= Oxford Handbook of Latin American History =

Reference work

The Oxford Handbook of Latin American History is a reference work, primarily of historiography, with narrative discussions of publications on particular topics with select bibliography.

Essays analyze the recent historiography, periodization, themes and trends in the field. Essays are by region and theme. The articles include treatment of both Spanish America and Brazil.
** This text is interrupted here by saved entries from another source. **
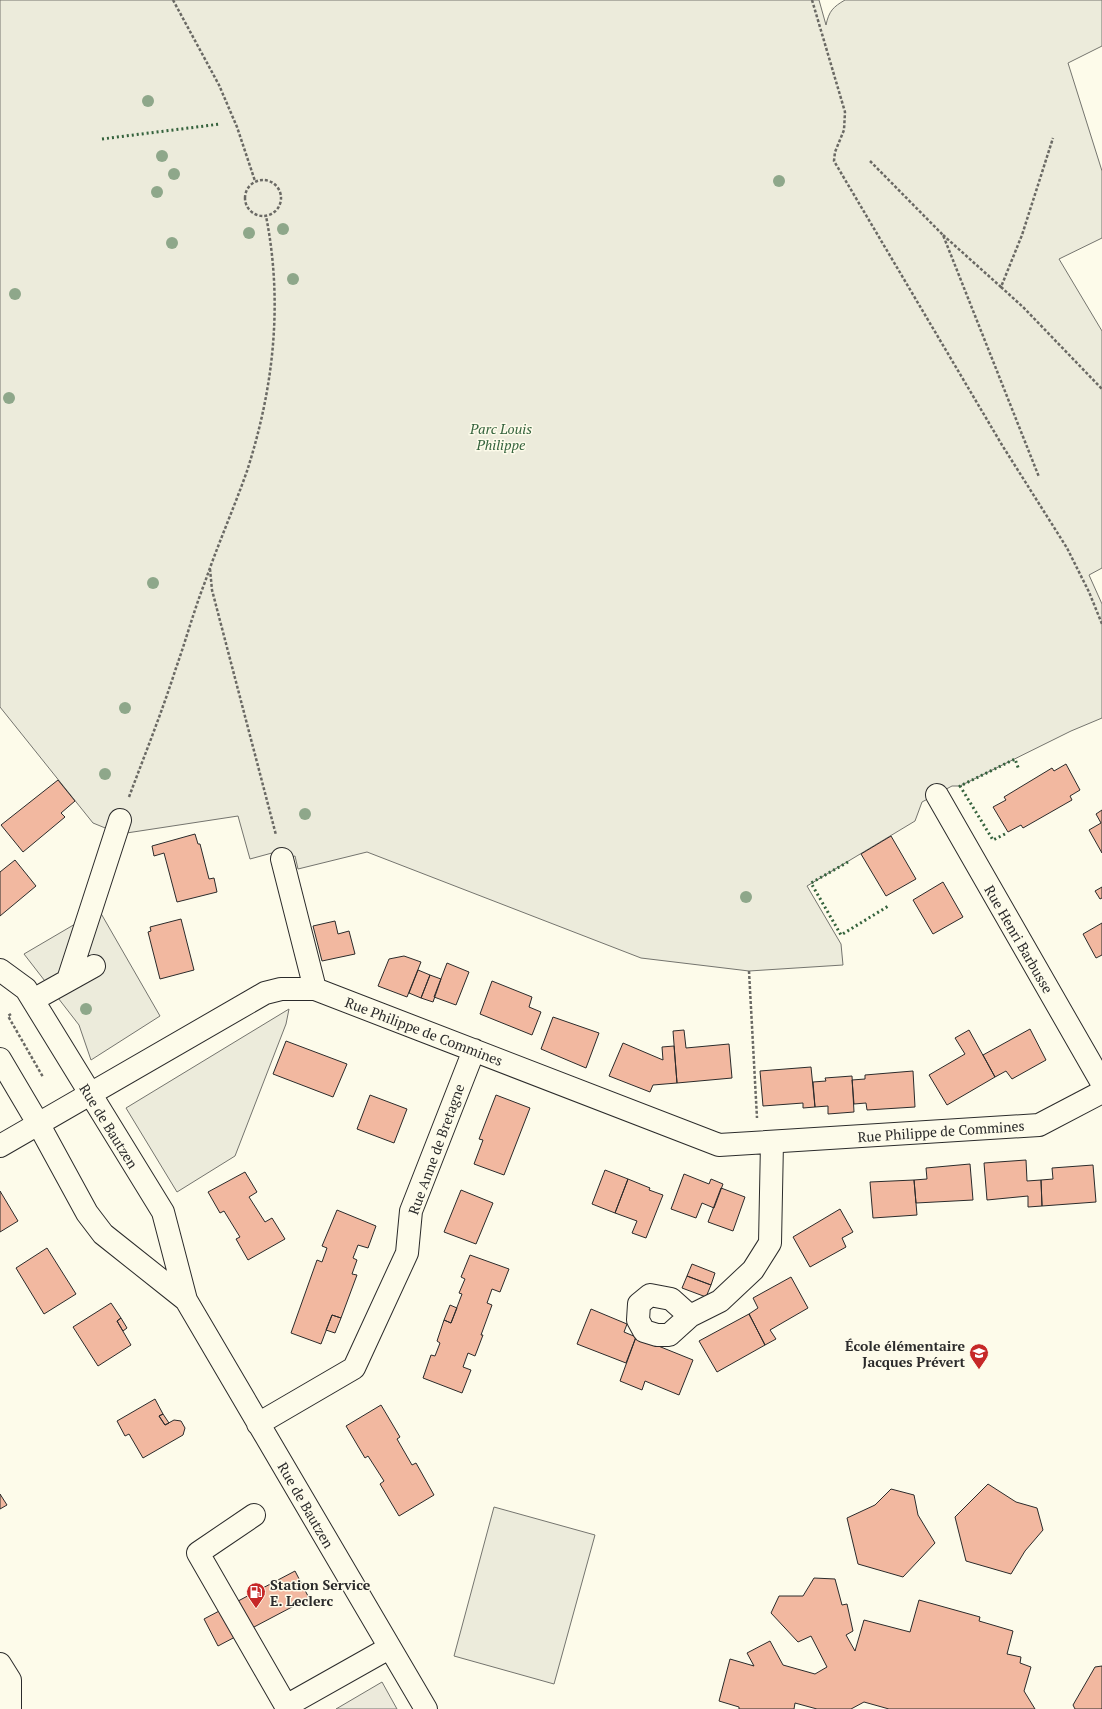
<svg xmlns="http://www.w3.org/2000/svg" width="1102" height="1709" viewBox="0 0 1102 1709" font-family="'PT Serif',serif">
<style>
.green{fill:#ecebdb;stroke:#74746e}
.parking{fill:#eceadb;stroke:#74746e}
.building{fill:#f2b8a0;stroke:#2b2b2b}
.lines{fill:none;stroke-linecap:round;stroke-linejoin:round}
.minor-casing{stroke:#2b2b2b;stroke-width:24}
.path{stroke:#6a6964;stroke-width:2.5;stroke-dasharray:3 2;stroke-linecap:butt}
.minor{stroke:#fdfbea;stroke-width:22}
.hedge{stroke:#34623c;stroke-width:3;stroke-dasharray:2 3;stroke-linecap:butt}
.tree{fill:#8ea78a}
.labels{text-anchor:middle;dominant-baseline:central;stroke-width:3;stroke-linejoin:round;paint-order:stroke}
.park-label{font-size:14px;font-style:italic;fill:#34623c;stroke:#fdfbea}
.street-label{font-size:14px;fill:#2b2b2b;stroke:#fdfbea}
.poi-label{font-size:14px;font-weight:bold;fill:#2b2b2b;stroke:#fdfbea;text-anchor:end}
</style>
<rect width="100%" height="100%" fill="#fdfbea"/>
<path class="green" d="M0,0h819l7,25c3,-14 7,-18 19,-25h257v46l-34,17 34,108v67l-43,21 43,72v237l-13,7 13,29v114l-31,13 -111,55h-8l-30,16 -7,19 -108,65 34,58 2,21 -94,6 -108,-13 -274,-106 -69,17 -3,-13 -21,5 -2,-8 -22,6 -12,-43 -118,18 -27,-11 -93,-116z
M99,910l61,106 -69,44 -12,-35 -55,-71z
M289,1009l-3,15 -51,132 -58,36 -51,-84z
M494,1507l101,28 -41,149 -100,-28z"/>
<path class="parking" d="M382,1682l15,27h-61z"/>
<path class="building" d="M1066,764l14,26 -10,6 2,4 -49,28 -2,-3 -13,7 -15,-25 13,-7 -2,-3 48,-29 2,3z
M58,780l17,21 -14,12 4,4 -42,35 -22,-27z
M1102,810v43l-13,-23 12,-7 -5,-9z
M195,834l3,10h2l9,35 5,-1 3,14 -40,10 -13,-49 -10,3 -2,-10z
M891,836l25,43 -30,17 -25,-42z
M15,860l21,26 -36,30v-44z
M943,882l20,35 -30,17 -20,-34z
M1102,887v11l-2,1 -5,-8z
M181,919l13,51 -34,9 -12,-47 3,-1 -1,-4z
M335,921l3,13 11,-3 6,23 -33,7 -9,-35z
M1102,923v32l-6,3 -13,-24z
M404,956l17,6 -14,35 -29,-11 11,-27z
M447,963l22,9 -13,33 -22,-8z
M418,970l12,5 -9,23 -12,-5z
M430,975l11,4 -8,23 -12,-4z
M492,981l40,16 -3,10 12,5 -9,23 -52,-21z
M553,1017l46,16 -13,35 -45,-19z
M1030,1029l16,31 -34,19 -6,-8 -11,6 -12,-22z
M684,1030l2,18 43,-4 3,34 -55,5 -4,-52z
M969,1030l26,47 -48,28 -18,-30 36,-21 -10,-16z
M286,1041l61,23 -14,33 -60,-23z
M623,1043l40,17 -1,-13 12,-1 3,37 -24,2 -3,7 -41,-16z
M811,1067l4,40 -12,1v-5l-40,3 -3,-35z
M913,1071l2,36 -48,3 -1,-7 -12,1 -2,-24 13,-1v-4z
M852,1076l2,36 -26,2v-8l-13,1 -2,-25 13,-1 -1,-3z
M370,1095l37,14 -13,34 -37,-14z
M496,1095l34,13 -26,67 -30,-11 9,-24 -4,-1z
M1026,1160l1,21 14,-1 1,26 -14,1v-11l-41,4 -3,-37z
M970,1164l3,36 -57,3 -2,-23 13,-1 -1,-11z
M1093,1165l3,37 -54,4 -1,-26 12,-1 -1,-11z
M605,1170l23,9 -13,34 -23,-9z
M245,1172l12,20 -8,5 16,25 7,-4 13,21 -37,21 -12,-21 4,-2 -16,-26 -4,2 -12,-21z
M684,1174l25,10 2,-5 12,5 -9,24 -12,-5 -6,15 -25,-9z
M628,1179l22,9 -1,2 14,5 -17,43 -14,-5 5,-12 -22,-8z
M914,1180l3,35 -44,3 -3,-36z
M721,1188l24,9 -12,34 -25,-9z
M461,1190l32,13 -17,41 -32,-12z
M0,1191l18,30 -18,11z
M840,1209l13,23 -11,6 4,9 -36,20 -17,-30z
M337,1210l39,16 -8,22 -10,-3 -5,13 4,2 -5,14 5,1 -16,43 -9,-3 -11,29 -30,-11 26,-73 5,2 5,-14 -5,-2z
M47,1248l29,46 -32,20 -28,-46z
M470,1255l39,14 -9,23 -8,-3 -5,14 5,2 -11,30h2l-8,21 -7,-3 -5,14 8,3 -9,23 -39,-15 8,-23 4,1 5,-13 -3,-2 7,-21 7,3 11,-29 -3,-1 6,-14 -4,-2z
M692,1264l23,9 -4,12 -24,-9z
M687,1276l24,9 -5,12 -24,-9z
M791,1277l17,31 -38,22 6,9 -11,6 -16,-31 9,-6 -5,-10z
M111,1303l10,15 -4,3 14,24 -33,21 -25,-39z
M450,1305l7,3 -6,15 -7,-3z
M591,1309l36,15 -3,8 12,5 -10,26 -49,-19z
M749,1314l16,31 -48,27 -18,-31z
M332,1315l9,3 -6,15 -9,-3z
M121,1318l6,10 -4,3 -6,-10z
M636,1337l57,23 -14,35 -34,-14 -3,9 -22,-9z
M155,1399l8,15 -4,2 6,9 9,-5 7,1 4,7 -2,7 -40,23 -14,-24 -4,2 -8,-15z
M381,1405l19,32 -3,2 15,26 4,-2 18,32 -35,21 -19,-32 4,-3 -16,-25 -3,2 -19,-32z
M163,1414l6,9 -4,2 -6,-9z
M988,1484l28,18 21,6 6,22 -18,21 -14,23 -45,-13 -11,-44z
M891,1489l23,6 4,20 17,28 -32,34 -45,-13 -11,-46 28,-13z
M0,1494l7,11 -7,4z
M295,1571l14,27 -91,48 -14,-27z
M814,1578l21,1 7,26 5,-1 6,27 -7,4 9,16 9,-31 46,12 9,-32 61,17 -1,4 34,10 -6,23 14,3 -1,6 11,4 -7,24 11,18h-146l-25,-7 -13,7h-34l-22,-6 -1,6h-55v-2l-20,-6 11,-42 24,7 -7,-13 23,-12 13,24 32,9 12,-7 -16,-31 -13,6 -27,-29 8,-17h24z
M1102,1666v43h-27l-2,-4 22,-38z"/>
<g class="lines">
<g class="minor-casing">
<path id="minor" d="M937,795l165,288
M282,859l33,130
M0,970l26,19 137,223 23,88 240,409
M68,980l52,-160
M33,1000l61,-34
M0,1059l39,66 48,88 16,21 83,66
M0,1146l265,-153 16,-4h34l404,156 320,-20 63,-33
M690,1316l-21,19h-12l-13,-4 -6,-11 1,-16 11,-9 21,4 19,17 30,-15 33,-31 17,-27 2,-101
M258,1424l96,-56 53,-115 4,-42 63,-161
M254,1515l-56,38 88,153 103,-58
M0,1664l10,16v29"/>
</g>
<path class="path" d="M173,0l46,85 18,42 18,54
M812,0l33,112 -1,18 -9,22 -1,9 168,284 65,103 22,44 13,32
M870,161l73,74 96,242
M245 198a18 18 0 1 1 36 0a18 18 0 1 1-36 0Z
M943,235l58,52 21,-52 31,-97
M1001,287l22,20 79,82
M210,569l2,21 64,245
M129,797c16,-43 33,-85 47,-129 10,-28 18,-58 29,-86 13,-38 29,-74 42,-111 27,-84 36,-169 19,-255
M749,971l8,147
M11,1014l-3,2 35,61"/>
<use href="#minor" class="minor"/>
<path class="hedge" d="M102,139l118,-15
M1005,834l-12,6 -33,-54 55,-27 4,11
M848,862l-37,21 30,52 49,-30"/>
</g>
<g class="tree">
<circle cx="148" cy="101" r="6"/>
<circle cx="162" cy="156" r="6"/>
<circle cx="174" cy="174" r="6"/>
<circle cx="779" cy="181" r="6"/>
<circle cx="157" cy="192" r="6"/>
<circle cx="283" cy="229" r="6"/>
<circle cx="249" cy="233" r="6"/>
<circle cx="172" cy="243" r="6"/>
<circle cx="293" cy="279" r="6"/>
<circle cx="15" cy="294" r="6"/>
<circle cx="9" cy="398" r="6"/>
<circle cx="153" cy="583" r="6"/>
<circle cx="125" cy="708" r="6"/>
<circle cx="105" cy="774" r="6"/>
<circle cx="305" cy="814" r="6"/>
<circle cx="746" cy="897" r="6"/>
<circle cx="86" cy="1009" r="6"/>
</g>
<defs>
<g id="school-pin" transform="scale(1)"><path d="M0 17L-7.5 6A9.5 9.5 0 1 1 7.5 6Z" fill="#c62828" stroke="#fdfbea"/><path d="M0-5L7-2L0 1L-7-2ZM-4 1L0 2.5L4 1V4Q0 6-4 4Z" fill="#fff"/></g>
<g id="fuel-pin" transform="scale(1)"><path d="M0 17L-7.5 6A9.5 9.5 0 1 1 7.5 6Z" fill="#c62828" stroke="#fdfbea"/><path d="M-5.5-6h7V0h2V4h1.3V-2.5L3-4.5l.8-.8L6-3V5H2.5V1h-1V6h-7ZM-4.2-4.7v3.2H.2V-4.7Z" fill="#fff"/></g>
</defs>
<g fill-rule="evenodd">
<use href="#school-pin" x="979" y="1353"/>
<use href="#fuel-pin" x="256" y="1592"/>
</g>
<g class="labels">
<g class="park-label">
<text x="501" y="428">Parc Louis<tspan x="501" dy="16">Philippe</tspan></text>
</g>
<g class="street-label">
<text transform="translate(1019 939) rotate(60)">Rue Henri Barbusse</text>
<text transform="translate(424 1031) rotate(21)">Rue Philippe de Commines</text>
<text transform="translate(109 1126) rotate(58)">Rue de Bautzen</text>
<text transform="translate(941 1131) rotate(-4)">Rue Philippe de Commines</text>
<text transform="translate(436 1149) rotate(-70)">Rue Anne de Bretagne</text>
<text transform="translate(306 1505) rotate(60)">Rue de Bautzen</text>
</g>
<g class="poi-label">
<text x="965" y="1345">École élémentaire<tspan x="965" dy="16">Jacques Prévert</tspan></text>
<text x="270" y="1584" text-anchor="start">Station Service<tspan x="270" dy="16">E. Leclerc</tspan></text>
</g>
</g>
</svg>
They include: “Historiography of New Spain” Kevin Terraciano and Lisa Sousa; “Colonial Spanish South America”, Lyman L. Johnson and Susan M. Socolow; “The Historiography of Early Modern Brazil”, Stuart B. Schwartz; “Sexuality in Colonial Spanish America”, Asunción Lavrin; “Independence in Latin America,” Jeremy Adelman; “Slavery in Brazil,” João Reis and Herbert S. Klein; “Slavery in Brazil,” Barbara Weinstein; “Race in Post-abolition Afro-Latin America,” Kim D. Butler and Aline Helg; “Indigenous Peoples and Nation-States in Spanish America, 1780-2000,” Florencia Mallon; “Rural History,” Eric Van Young, “Latin American Labor History,” James P. Brennan; “Gender and Sexuality in Latin America,” Donna J. Guy; “The Historiography of Latin American Families,” Nara Milanich; “The New Economic History of Latin America: Evolution and Recent Contributions,” John H. Coatsworth and William R. Summerhill; “Disease, Medicine, and Health,” Diego Armus and Adrián López Denis; and “Popular Religion in Latin American Histoririography,” Reinaldo L. Román and Pamela Voekel.

The work has been favorably reviewed in a number of scholarly journals.